Ndlovukati of Swaziland
- Reign: 1921–1938
- Predecessor: Labotsibeni Mdluli
- Successor: Nukwase Ndwandwe
- King: Sobhuza II
- Born: c. 1860/1875
- Died: September 1938
- Spouse: Ngwenyama Bhunu
- Issue: Nkhotfotjeni
- Father: Chief Ngolotjeni Nxumalo
- Mother: Msindvose Ndlela

= Lomawa Ndwandwe =

laNgolotsheni (Lomawa) Ndwandwe (died September 1938) was the Ndlovukati (queen mother) of Swaziland, the wife of King Ngwane V, and the mother of King Sobhuza II.

==Biography==
===Early life===

Ndwandwe, of the Esikoteni branch of the Ndwandwe clan, was born to Chief Ngolotjeni Nxumalo and Msindvose Ndlela. She was the eldest of three sisters. Her siblings included her full sister (and ultimately, co-wife) Nukwase Ndwandwe, who succeeded her as Ndlovukati, and her brother Benjamin Nxumalo, who later provided counsel to Sobhuza II.

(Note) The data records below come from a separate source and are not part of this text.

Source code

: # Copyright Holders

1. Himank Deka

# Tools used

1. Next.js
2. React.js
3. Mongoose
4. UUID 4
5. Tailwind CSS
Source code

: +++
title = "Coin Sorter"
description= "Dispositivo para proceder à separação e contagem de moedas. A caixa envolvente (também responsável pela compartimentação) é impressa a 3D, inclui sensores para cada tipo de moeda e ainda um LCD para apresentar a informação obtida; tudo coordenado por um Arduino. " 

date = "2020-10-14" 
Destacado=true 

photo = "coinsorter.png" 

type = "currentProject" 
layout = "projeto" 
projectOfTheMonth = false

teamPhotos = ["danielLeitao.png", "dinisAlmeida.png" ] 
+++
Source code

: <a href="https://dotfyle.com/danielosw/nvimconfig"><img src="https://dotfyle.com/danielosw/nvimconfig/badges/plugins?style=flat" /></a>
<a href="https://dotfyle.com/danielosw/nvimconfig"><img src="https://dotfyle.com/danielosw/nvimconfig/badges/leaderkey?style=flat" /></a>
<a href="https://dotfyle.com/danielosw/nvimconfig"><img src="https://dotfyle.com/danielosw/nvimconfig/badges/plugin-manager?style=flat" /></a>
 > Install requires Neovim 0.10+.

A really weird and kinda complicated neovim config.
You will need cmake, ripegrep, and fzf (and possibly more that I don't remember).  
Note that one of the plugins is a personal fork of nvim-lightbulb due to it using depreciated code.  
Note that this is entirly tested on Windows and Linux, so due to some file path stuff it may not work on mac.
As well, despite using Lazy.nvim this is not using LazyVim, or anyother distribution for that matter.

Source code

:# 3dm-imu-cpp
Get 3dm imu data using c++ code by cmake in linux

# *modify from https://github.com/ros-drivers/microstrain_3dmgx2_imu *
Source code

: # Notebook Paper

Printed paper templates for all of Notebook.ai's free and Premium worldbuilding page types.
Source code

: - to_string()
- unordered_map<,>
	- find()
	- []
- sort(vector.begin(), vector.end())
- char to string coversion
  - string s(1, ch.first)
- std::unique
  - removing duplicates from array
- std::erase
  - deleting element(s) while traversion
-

As a descendant of La Zidze and as the daughter of a respected chief, Ndwandwe was selected by the council of elders as the main wife for Ngwane V.

===Reign===
Following the death of Ngwane V, Ndwandwe was selected from among his widows, by the council of elders, as the next Ndlovukati, and her infant son Nkhotfotjeni was named King Sobhuza II.

As the Queen Mother, Ndwandwe was the guardian of Swazi rituals.

===Death===

Ndwandwe died in September 1938. In order to avoid weakening King Sobhuza II via association with death, the King was prevented by the council of elders from attending his mother's funeral. Ndwandwe was buried with her church membership cards, at the insistence of her sister, Nukwase Ndwandwe.

==Religious views==
Ndwandwe was not baptized, in deference to the wishes of Labotsibeni Mdluli. Nevertheless, Ndwandwe became a recognised supporter of the Methodist church. She was also sympathetic to a nearby Zionist Separatist church whose local leader espoused political views that overlapped strongly with her own.

The question of which denomination Ndwandwe identified with was, in any case, not of significance to Sobhuza II, who was critical of divisions between sects.